12 Aralık 2014 Cuma

Ankaralı 1.Bölüm

 Yağmurlu bir gecenin sabahıydı. Her zamanki gibi hava aydınlanmadan hemen önce kalkmıştım. Camdan dışarı baktım. Geceden kalma hafif yağmur, güneşin doğmaya yakın olmasından mütevellit hafif maviye çalan bir gökyüzü, bolca bina. Ankara'daydım işte. Doğup büyüdüğüm, kutsal gördüğüm o şehirde. Havası soğuk, insanı sıcak şehirde. Sıradan bir sabahtı. Elimi yüzümü yıkadıktan sonra mutfağa yöneldim.
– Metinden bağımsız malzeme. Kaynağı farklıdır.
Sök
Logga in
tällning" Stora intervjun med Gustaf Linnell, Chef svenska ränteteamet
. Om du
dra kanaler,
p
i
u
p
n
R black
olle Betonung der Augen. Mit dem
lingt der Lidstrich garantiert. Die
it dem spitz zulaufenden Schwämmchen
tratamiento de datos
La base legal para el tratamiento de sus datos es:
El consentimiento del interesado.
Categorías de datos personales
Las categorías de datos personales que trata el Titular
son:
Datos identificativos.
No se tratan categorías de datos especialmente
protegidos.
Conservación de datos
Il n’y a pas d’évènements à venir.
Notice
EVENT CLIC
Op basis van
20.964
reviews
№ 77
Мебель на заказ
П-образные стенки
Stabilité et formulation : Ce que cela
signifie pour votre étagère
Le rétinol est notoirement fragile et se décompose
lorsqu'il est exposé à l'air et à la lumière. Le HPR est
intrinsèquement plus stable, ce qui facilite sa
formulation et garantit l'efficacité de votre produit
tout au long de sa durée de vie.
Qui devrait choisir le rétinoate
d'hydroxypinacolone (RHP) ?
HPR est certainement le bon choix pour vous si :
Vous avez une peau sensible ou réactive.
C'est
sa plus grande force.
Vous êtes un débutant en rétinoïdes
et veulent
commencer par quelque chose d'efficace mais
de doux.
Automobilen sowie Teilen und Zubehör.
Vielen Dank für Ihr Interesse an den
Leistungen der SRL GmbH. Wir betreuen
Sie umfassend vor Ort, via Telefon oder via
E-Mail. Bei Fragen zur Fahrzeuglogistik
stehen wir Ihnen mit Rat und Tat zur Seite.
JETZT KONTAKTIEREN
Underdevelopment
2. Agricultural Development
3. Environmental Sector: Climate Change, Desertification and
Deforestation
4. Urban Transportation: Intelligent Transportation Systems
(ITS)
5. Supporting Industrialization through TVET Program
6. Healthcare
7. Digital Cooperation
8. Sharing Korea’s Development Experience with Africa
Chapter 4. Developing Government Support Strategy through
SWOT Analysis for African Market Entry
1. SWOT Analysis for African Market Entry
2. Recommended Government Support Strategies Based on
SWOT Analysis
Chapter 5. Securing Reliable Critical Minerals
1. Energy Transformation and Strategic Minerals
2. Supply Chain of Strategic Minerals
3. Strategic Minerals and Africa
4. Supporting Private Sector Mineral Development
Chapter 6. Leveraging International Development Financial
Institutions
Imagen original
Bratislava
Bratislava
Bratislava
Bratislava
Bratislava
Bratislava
Buzdolabını açıp sürahideki limonlu Tang'i kafaya diktim.

"Kanserojen ama yine de içiyoruz. Toz hep."

Diye bir düşünce belirdi kafamda. Sürahiyi masaya koyup, reçel, zeytin, ve iki yumurta çıkardım. Kahvaltımı hazırlayıp masaya oturdum. Reçele takıldı gözüm. Hiç yenmeyen ama her kahvaltıda ortaya çıkan tuhaf bir madde. Bazen sofrada bulunmak yetiyor. Yemeğimi bitirip reçeli ve zeytini geri yerine koydum. Telefonumu elime alıp rehberi biraz taradıktan sonra adını buldum. Aradım onu. Esneyerek açtı telefonu. Direk söyledim söyleyeceğimi

"Dünkü olayı duydun mu?"
"Evet."
"Bu olay çok ileri gitti."
"Farkındayım. Sonuçlar bugün çıkacak, umarım iyi bir şeyler çıkar."
"Umarım... Saat ikide her zamanki yerde."

Telefonu kapattım. Ankara'daydım ve bir dedektiftim.